UPSC aspirants from Kolkata script success with grit

It took over three years of constant and rigorous practice by Kantesh Kumar Mishra, a B.Tech graduate from Birbhaum, to finally secure 103rd rank in UPSC exams for 2014. He studied for at least 5 hours a day, while also working in the IT department of a public sector bank. When his friends would party on weekends, Mishra would spend his time studying and finishing the backlog of homework. 

"Patience is the key and you have to stay focused. When you start thinking that the job gives you an opportunity to become part of the driving force in society, you feel the fire burning within," said Mishra.
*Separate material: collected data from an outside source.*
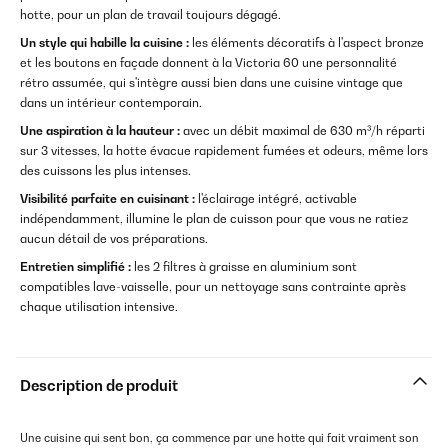
hotte, pour un plan de travail toujours dégagé.
Un style qui habille la cuisine :
les éléments décoratifs à l'aspect bronze
et les boutons en façade donnent à la Victoria 60 une personnalité
rétro assumée, qui s'intègre aussi bien dans une cuisine vintage que
dans un intérieur contemporain.
Une aspiration à la hauteur :
avec un débit maximal de 630 m³/h réparti
sur 3 vitesses, la hotte évacue rapidement fumées et odeurs, même lors
des cuissons les plus intenses.
Visibilité parfaite en cuisinant :
l'éclairage intégré, activable
indépendamment, illumine le plan de cuisson pour que vous ne ratiez
aucun détail de vos préparations.
Entretien simplifié :
les 2 filtres à graisse en aluminium sont
compatibles lave-vaisselle, pour un nettoyage sans contrainte après
chaque utilisation intensive.
Description de produit
Une cuisine qui sent bon, ça commence par une hotte qui fait vraiment son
Mishra read at least two newspapers thoroughly every day which helped him to tackle history which he took as the optional subject though he was a science student. "In the civil services, you are expected to relate issues with people. What else can connect you with the masses and find the right perspective?" Mishra said.

There is no short cut to success for Angshuman Giri, who secured 132nd rank in the UPSC exams for 2014. "One has to dream and work hard with full determination," he said. Giri graduated as a telecom engineer and joined the telecom industry. Having failed to clear the UPSC exams twice, he quit his lucrative job in 2013 as he wanted to achieve his ambition which was to become a civil servant.  "I identified my weaknesses and started working towards overcoming them. I had to work hard to improve my proficiency in history, international relations and essay papers. Apart from reading newspapers extensively, I would study for four to five hours every day," said Giri.

Sweta Agarwal, who secured 141st rank in the exam, quit her lucrative job in a multinational company to pursue her dream. "I had decided in my schooldays that I would appear for the UPSC exams. When I thought it was time, I decided to quit my job to focus fully on civil services exams," she said. There is no fixed mantra for success, according to Agarwal, who had sociology as an optional subject. "It is very subjective. One needs to learn from his or her own set of mistakes and keep moving forward with full grit and determination," said Agarwal.

Dhiman Barai, who secured 768th rank this year, pointed out how civil services exams were different from the other exams. "You can crack JEE or IIT at the first go, but that is not possible with UPSC exams. Generally, candidates need multiple attempts to understand the nature of the exams," said Dhiman. Dhiman, who left his job at a private bank to prepare for the tests, is a B.Tech graduate and an IIM Bangalore alumnus. "I started moulding myself. To develop an analytical mind, I read newspapers," he said. "I am fond of Bengali novels and it helped me, although I was not a student of literature," he said. Dhiman was one of the very few candidates who chose Bengali literature as an optional subject.